Another important thing to take care of while writing code is coalesced and uncoalesced memory. A coalesced memory is one, where each thread reads off the address that corresponds to it. So if the base address of a certain block is n, then any thread i inside this block must access the address at: (n + i) * type_of_read, where type_of_read must be 1, 4 or multiples of 16. Any scheme other than that results in an uncoalesced memory. The following figure shows a coalesced memory.

(Source: NVIDIA CUDA Compute Unified Device Architecture Programming Guide Version 1.1)

Both scenarios are examples of coalesced memories, whereas the right part of the figure is an example of a coalesced memory, where some threads do not participate, which results in a (relatively) insignificant worse performance.

An example of a uncoalesced memory is shown in the next figure.

(Source: NVIDIA CUDA Compute Unified Device Architecture Programming Guide Version 1.1)

In the left example Thread 3 and Thread 4 are reading off of the wrong addresses, while in the right example all threads are shifted by 4 bytes, since the base address is 128, so Thread 0 should be reading off of address 128.

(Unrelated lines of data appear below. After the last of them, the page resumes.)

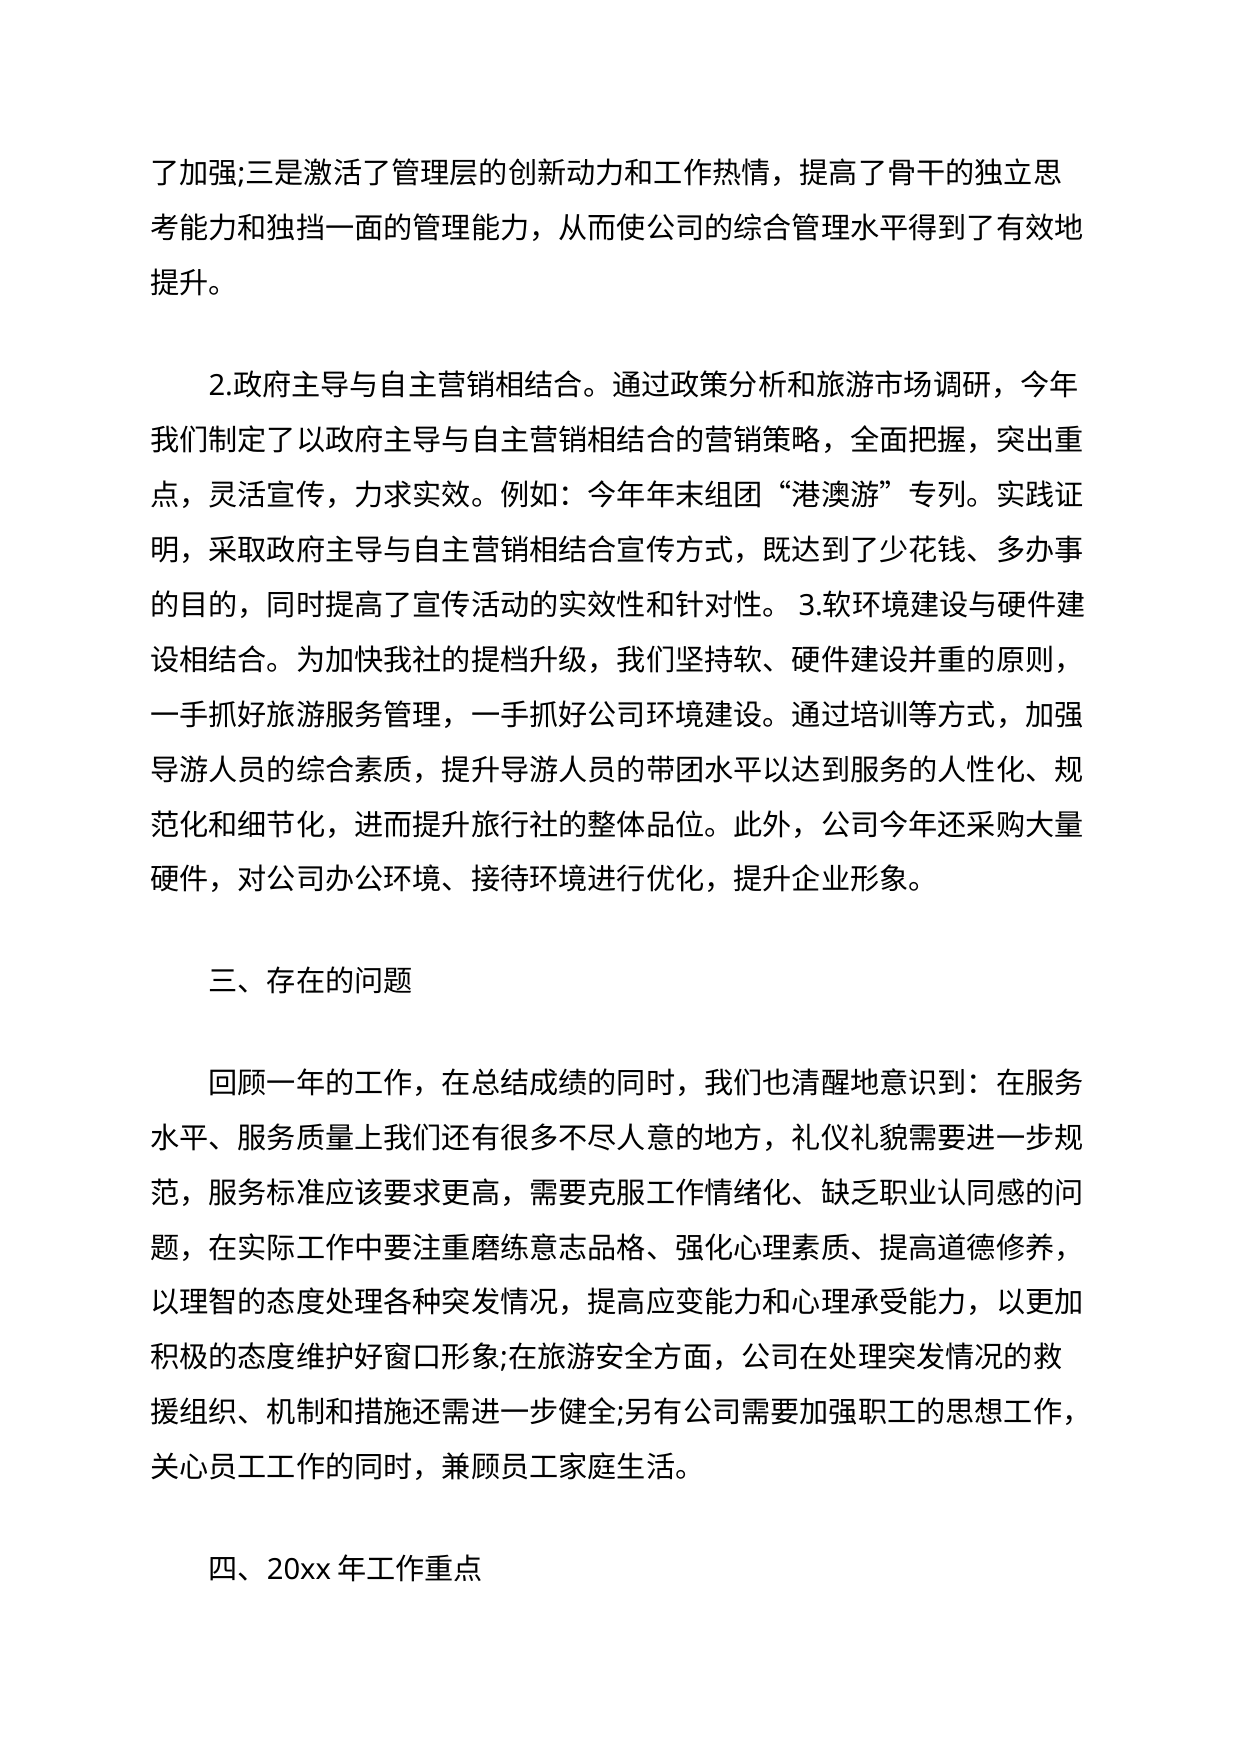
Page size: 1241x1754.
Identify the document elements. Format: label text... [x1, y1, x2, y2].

text 2.政府主导与自主营销相结合。通过政策分析和旅游市场调研，今年我们制定了以政府主导与自主营销相结合的营销策略，全面把握，突出重点，灵活宣传，力求实效。例如：今年年末组团“港澳游”专列。实践证明，采取政府主导与自主营销相结合宣传方式，既达到了少花钱、多办事的目的，同时提高了宣传活动的实效性和针对性。 3.软环境建设与硬件建设相结合。为加快我社的提档升级，我们坚持软、硬件建设并重的原则，一手抓好旅游服务管理，一手抓好公司环境建设。通过培训等方式，加强导游人员的综合素质，提升导游人员的带团水平以达到服务的人性化、规范化和细节化，进而提升旅行社的整体品位。此外，公司今年还采购大量硬件，对公司办公环境、接待环境进行优化，提升企业形象。 [150, 362, 1090, 898]
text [150, 150, 1090, 302]
text 回顾一年的工作，在总结成绩的同时，我们也清醒地意识到：在服务水平、服务质量上我们还有很多不尽人意的地方，礼仪礼貌需要进一步规范，服务标准应该要求更高，需要克服工作情绪化、缺乏职业认同感的问题，在实际工作中要注重磨练意志品格、强化心理素质、提高道德修养，以理智的态度处理各种突发情况，提高应变能力和心理承受能力，以更加积极的态度维护好窗口形象;在旅游安全方面，公司在处理突发情况的救援组织、机制和措施还需进一步健全;另有公司需要加强职工的思想工作，关心员工工作的同时，兼顾员工家庭生活。 [150, 1059, 1090, 1486]
text 四、20xx年工作重点 [150, 1546, 1090, 1588]
text 三、存在的问题 [150, 958, 1090, 1000]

To have a concrete and strong argument why coalesced memory outperforms uncoalesced memory we take a look at the results of reading 12M of floats in three ways:

1. coalesced: 356 us

2. coalesced (some threads do not participate): 357 us -> that is why the decrease in performance was labelled as “(relatively) insignificant”

3. uncoalesced: 3494 us

Banks

The shared memory is the fastest memory in a CUDA processor following the local memories of the threads. This is a result of dividing the shared memory into banks, which allows threads to access the shared memory simultaneously. An occurring problem due to banks is bank conflicts which is the result of either two or more threads trying to access the same bank, or accessing an element, that has not equal to 32 bytes.

The first problem causing bank conflicts is obvious, a bank can only serve a single thread at a time, when two or more threads try gain access, one thread is served and the rest of the threads are serialised. As for the second problem consider the following: an array of ELEMENTS is stored in the shared memory, where the size of ELEMENTS is 8 bytes, which means, that 4 ELEMENTS are stored in one bank. Assuming thread i is accessing ELEMENTS[i], which is stored in bank number j, and thread i+1 is accessing ELEMENTS[i+1]. Typically, when dealing with a 32 byte element ELEMENTS[i+1] would be stored in bank number j+1. But since we said, that ELEMENTS is of size 8 bytes ELEMENTS[i+1] is stored in the same bank, which is bank number j just as ELEMENTS[i]. So, at the end both thread i and thread i+1 try to access the same bank, although for different elements.

CUDA Libraries

CUBLAS: CUDA accelerated Basic Linear  Algebra Subprograms

CUFFT: CUDA Fast Fourier Transform

MAGMA: Matrix Algebra on GPU Multicore  Architectures

CULA: implementation of LAPACK interface

CUDA Tools

CUDA – gdb Debugger

CUDA – Memory Checker

CUDA – Visual Profiler

NEXUS – NVIDIA IDE

More than C/C++

In order to allow a wider spectrum of developers to code in CUDA, the range of languages, that can be compiled to CUDA has been broadened. There exist converters from Fortran to CUDA (NOAA F2C-ACC), Python to CUDA (PyCUDA) and Java to CUDA (jaCUDA). Unfortunately code generated using these converters is not fully optimised, which means, that some manual optimisation is still needed to generate optimised CUDA code, when dealing with CUDA converters.